At the 2026 Fazza Championship for Freediving, held at Hamdan Sports Complex in Dubai, Čolak won the professional category with a time of 8:30.16, earning his sixth Fazza title.

==Official world records==
BF - BiFins
Bolded for overall WR under all federations. STA O2 is overall WR but discipline is not official by AIDA or CMAS.

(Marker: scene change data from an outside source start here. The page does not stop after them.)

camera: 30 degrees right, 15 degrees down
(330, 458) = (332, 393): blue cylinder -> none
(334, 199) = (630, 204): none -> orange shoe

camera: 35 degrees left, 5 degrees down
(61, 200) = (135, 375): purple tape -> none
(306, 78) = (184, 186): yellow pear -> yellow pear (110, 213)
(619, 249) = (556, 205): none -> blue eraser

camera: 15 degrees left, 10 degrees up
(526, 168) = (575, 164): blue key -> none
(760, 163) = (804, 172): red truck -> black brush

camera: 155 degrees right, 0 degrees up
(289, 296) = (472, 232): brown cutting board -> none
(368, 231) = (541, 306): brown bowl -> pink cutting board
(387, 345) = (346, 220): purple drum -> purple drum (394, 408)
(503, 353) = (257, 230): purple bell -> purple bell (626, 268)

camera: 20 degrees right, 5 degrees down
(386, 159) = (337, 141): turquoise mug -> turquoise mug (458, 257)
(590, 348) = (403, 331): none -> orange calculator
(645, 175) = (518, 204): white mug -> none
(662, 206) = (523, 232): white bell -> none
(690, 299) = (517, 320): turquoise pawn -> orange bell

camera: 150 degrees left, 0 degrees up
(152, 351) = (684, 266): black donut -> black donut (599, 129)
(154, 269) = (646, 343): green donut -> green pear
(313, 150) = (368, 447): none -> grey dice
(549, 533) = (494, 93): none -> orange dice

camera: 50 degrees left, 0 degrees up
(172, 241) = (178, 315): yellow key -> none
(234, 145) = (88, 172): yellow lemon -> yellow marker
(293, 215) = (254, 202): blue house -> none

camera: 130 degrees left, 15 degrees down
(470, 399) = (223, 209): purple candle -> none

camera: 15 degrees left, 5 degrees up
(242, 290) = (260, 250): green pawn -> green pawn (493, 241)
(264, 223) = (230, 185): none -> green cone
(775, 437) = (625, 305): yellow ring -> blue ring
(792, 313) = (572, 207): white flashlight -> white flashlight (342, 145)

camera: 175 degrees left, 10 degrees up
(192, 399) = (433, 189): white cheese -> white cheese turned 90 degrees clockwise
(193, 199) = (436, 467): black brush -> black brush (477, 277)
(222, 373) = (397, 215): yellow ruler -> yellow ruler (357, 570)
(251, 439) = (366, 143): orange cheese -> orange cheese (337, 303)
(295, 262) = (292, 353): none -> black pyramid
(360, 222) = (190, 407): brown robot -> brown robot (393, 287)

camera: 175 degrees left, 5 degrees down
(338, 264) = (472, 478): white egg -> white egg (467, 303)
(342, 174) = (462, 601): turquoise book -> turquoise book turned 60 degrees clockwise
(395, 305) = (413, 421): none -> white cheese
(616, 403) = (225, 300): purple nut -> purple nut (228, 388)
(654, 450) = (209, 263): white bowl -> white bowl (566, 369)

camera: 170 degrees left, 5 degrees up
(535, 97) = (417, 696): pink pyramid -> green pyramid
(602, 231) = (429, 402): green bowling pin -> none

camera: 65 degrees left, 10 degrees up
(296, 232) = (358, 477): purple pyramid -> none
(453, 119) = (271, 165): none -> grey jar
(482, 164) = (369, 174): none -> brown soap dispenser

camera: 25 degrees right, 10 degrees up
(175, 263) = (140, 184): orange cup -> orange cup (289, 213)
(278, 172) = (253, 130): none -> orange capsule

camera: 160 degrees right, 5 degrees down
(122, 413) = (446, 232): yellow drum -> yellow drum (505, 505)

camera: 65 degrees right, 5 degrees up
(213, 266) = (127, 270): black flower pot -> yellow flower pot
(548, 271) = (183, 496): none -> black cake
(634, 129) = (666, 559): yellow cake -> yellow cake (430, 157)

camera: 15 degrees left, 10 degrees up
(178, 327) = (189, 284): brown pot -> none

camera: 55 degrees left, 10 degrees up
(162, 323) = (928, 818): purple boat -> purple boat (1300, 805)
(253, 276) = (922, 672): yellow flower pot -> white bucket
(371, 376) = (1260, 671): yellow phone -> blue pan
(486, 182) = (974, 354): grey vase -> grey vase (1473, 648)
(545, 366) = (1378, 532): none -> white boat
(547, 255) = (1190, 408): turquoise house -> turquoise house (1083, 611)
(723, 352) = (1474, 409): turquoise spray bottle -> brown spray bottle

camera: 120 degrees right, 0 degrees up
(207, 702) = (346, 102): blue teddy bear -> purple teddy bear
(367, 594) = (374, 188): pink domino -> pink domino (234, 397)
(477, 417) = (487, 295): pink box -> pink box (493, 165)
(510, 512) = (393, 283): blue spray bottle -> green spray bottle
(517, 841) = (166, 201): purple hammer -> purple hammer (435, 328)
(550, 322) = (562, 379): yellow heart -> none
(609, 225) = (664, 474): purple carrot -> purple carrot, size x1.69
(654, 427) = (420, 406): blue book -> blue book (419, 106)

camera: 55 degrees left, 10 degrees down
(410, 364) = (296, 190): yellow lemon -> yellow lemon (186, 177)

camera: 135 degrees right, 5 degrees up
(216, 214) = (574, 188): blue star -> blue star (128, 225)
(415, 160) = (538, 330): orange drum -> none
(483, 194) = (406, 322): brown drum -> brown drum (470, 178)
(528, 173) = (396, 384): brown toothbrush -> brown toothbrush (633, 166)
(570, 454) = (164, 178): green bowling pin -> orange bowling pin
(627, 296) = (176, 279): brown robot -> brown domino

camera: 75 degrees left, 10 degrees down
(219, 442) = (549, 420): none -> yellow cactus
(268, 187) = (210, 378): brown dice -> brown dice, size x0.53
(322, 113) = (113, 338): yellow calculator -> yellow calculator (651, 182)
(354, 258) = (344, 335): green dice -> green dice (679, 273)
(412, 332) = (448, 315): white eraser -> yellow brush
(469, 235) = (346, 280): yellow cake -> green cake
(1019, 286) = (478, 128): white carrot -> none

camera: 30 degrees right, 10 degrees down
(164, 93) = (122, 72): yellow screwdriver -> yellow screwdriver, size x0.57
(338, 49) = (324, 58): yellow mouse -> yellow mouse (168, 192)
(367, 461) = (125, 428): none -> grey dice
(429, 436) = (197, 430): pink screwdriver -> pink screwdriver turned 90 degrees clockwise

| Discipline | Association | Record | Date | Location |
|---|---|---|---|---|
| DYN BF | CMAS | 300 m | 12 Jun 2026 | Novi Sad |
| DYN BF | CMAS | 292.15 m | 10 May 2023 | Kuwait |
| DYN BF | CMAS | 275.9 m | 4 Mar 2023 | Rijeka |
| CNF | CMAS | 83 m | 4 Oct 2017 | Kas |
| DYN BF | CMAS | 244 m | 16 Jun 2017 | Cagliari |
| DNF | CMAS | 206 m | 14 Jun 2017 | Cagliari |
| DYN BF | CMAS | 229.8 m | 9 Apr 2017 | Zagreb |
| CWT | CMAS | 110 m | 6 Oct 2015 | Ischia |
| DYN | CMAS | 288 m | 17 Oct 2014 | Tenerife |
| STA O2 | Guinness | 23:01 min | 20 Jun 2014 | Vir |
| DNF | AIDA | 225 m | 21 Nov 2013 | Pančevo |
| STA O2 | Guinness | 22:32 min | 29 Sep 2013 | Zagreb |
| DYN | AIDA | 281 m | 28 Jun 2013 | Belgrade |
| Team * | AIDA | 840.6 pts | 16 Sep 2012 | Nice |
| DYN | AIDA | 273 m | 16 Oct 2011 | Lignano |
| DYN | CMAS | = 250 m | 1 Oct 2011 | Tenerife |
| DYN | CMAS | 250 m | 7 May 2011 | Zagreb |
| DYN | CMAS | 248.52 m | 13 Sep 2010 | Zagreb |
| DYN | CMAS | 244.33 m | 22 Aug 2008 | Aarhus |
| DYN | CMAS | 189.48 m | 16 Jun 2007 | Split |

- team: Goran Čolak, Božidar Petani and Veljano Zanki

==World championships medal list==

| Association | Gold | Silver | Bronze | WR's |
|---|---|---|---|---|
| AIDA | 6 | 3 | 1 | 3 |
| CMAS | 13 | 7 | 3 | 11 |

==Personal bests==

| Discipline |  | Result | Accreditation |
| Time | STA | 9:58min | CMAS |
| STA O2 | 23:01min | Guinness |
| Distance | DNF | 225m | AIDA |
| DYN | 300m | CMAS |
| DYN BF | 300m | CMAS |
| JB | 170m | CMAS |
| Depth | CNF | 83m | CMAS |
| CWT | 115m | AIDA |
| CWT BF | 105m | CMAS |
| FIM | 98m | AIDA |

- Distance in pool disciplines is rounded to the closest meter.